Setting aside the ethics of the situation – this was, at its heart, a breach of privacy, after all – what can we learn from the Ashley Madison hack as marketers? With a truncated list of data points, we’re left with only 33 million names, addresses and emails to glean information from. Far more has been done with far less. In fact, this list is already being mined, manipulated and read by data scientists and marketers alike.

Where NOT to Set Up Shop

Suppose for a (highly unlikely) moment you wanted to open up a Gentleman’s club in rural Alaska. Outside of polling the population and earning some dirty looks, you don’t have much to go on when searching for a place to break ground. Thanks to a grey-area website and some ticked-off hackers, you now know at least two towns that you can cross off: Nikolai and Perryville. According to a Gawker article by Gabrielle Bluestone, these two Alaskan towns have the unique distinction of harboring zero Ashley Madison accountholders.

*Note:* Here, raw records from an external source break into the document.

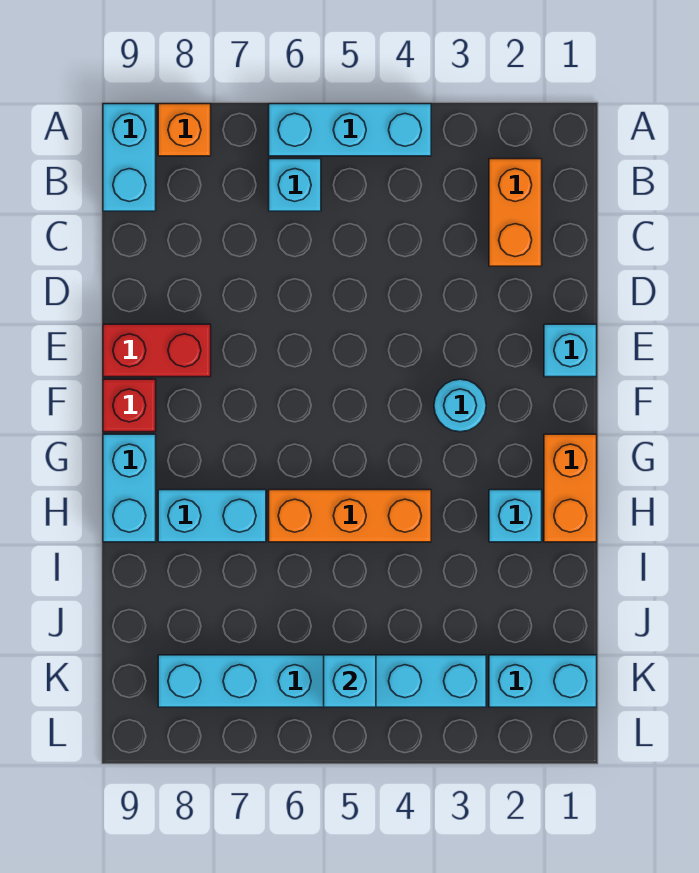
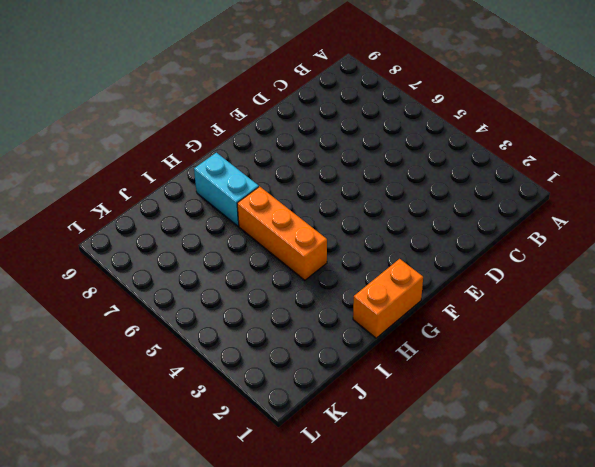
none -> cyan brick A4:A6 level 1
none -> orange brick A8 level 1
none -> cyan brick A9:B9 level 1

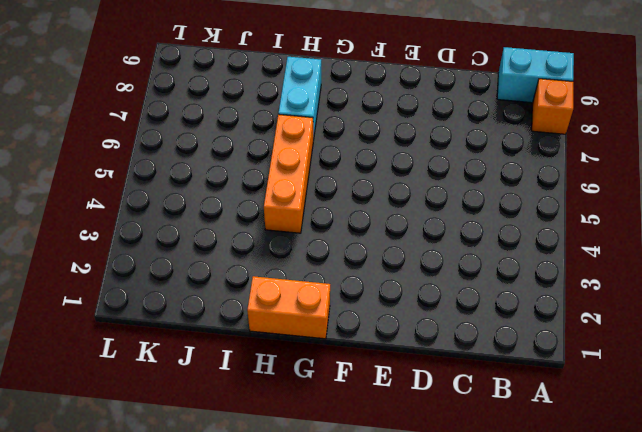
none -> cyan brick A4:A6 level 1
none -> orange brick B2:C2 level 1
none -> cyan brick B6 level 1

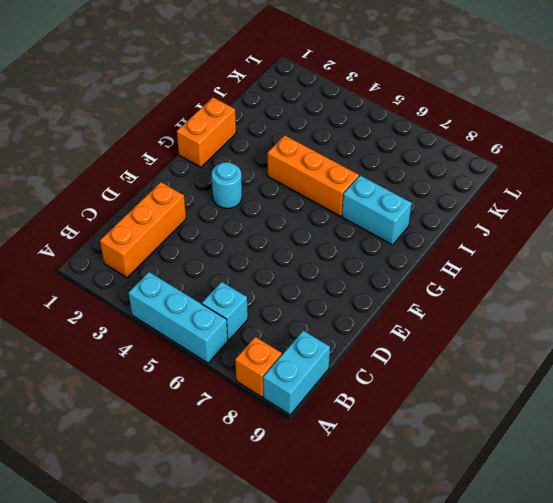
orange brick B2:D2 level 1 -> orange brick B2:C2 level 1
none -> cyan brick E1 level 1
none -> red brick E8:E9 level 1
none -> red brick F9 level 1

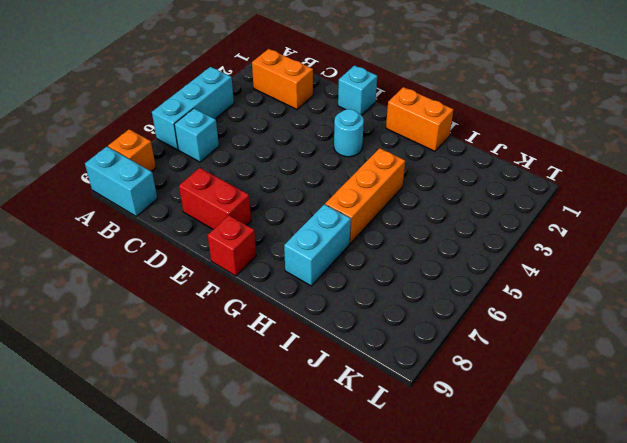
red brick D8:E8 level 1 -> red brick E8:E9 level 1
none -> cyan brick G9:H9 level 1
none -> cyan brick H2 level 1
none -> cyan brick K1:K2 level 1

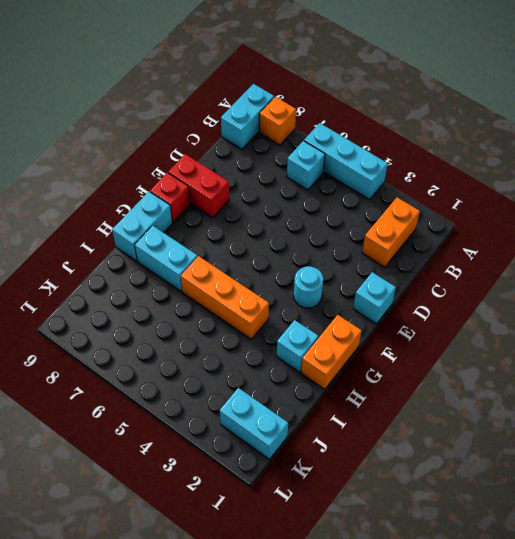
none -> cyan brick K3:K8 level 1
none -> cyan brick K5 level 2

The Other End of the Spectrum

You might suggest to your burgeoning exotic dancers that they pack up their pasties and meet you in Alabama – a state, according to data scientist Jake Popham on Business Insider, that spent $5 per capita on the infamous cheater’s website. Colorado and Washington D.C. join the Heart of Dixie in this dubious winner’s circle as the second and third biggest spenders on the site.

Getting Personal

While the information released by the hacker group calling themselves “The Impact Team” is incomplete, it was enough to reveal some smirk-worthy trends – notably a complete imbalance in site user gender. Annalee Newitz of Gizmodo discovered that there are roughly 70,000 Ashley Madison-constructed female “bots” on the site to 54 male ones, indicating at the very least that men represent a disproportionately high amount of site users. The construction of 70,000 coaxing bots is massively telling in terms of spurring engagement on the part of these men. At that volume, the coding likely wasn’t Deep Blue-level sophisticated, so a marketer following in the footsteps of Ashley Madison might be better served to focus on finding an attractive avatar rather than programming witty dialogue.

The Emails

Ah, the emails.  In addition to being a nationwide reminder not to be lazy when you’re up to something you shouldn’t be, the Ashley Madison hack data tells us that people are very attached to those strings of letters. Enough so that marketers looking to send out, for example, advertisements to another adult site or a sex toy newsletter can count on a reasonable amount of those 33 million addresses still being active. On the individual level, the email addresses themselves can be searched to determine other user interests as well – perhaps, in addition to stepping out on his wife, “John Smith” is also an active participant in a public fly fishing forum, or a marathon-running group.

Just having access to potentially-active email addresses can be a jumping-off point for a clever marketer – admittedly, some scruples will have to be left at the digital door. Getting down to the pure core of marketing, where there is only demographics and no right or wrong, the aggrieved spouses could also be tapped for life-affirming retreats and counseling programs to, as the old song goes, wash that man (or woman, for equality’s sake) right out of their hair.

Like medical examiners studying the dearly departed, while the Ashley Madison hack data may be unpalatable to some on the surface, it’s still an important collection of data that essentially fell into our collective laps. Even if we only study it to determine demographic behavior and take the actual “product” out of the equation, there’s still much to be learned. If you’re in the marketing industry and don’t give this unusual situation a passing glance, you may be missing out on methods that can be applied to your own industry with very little retooling required.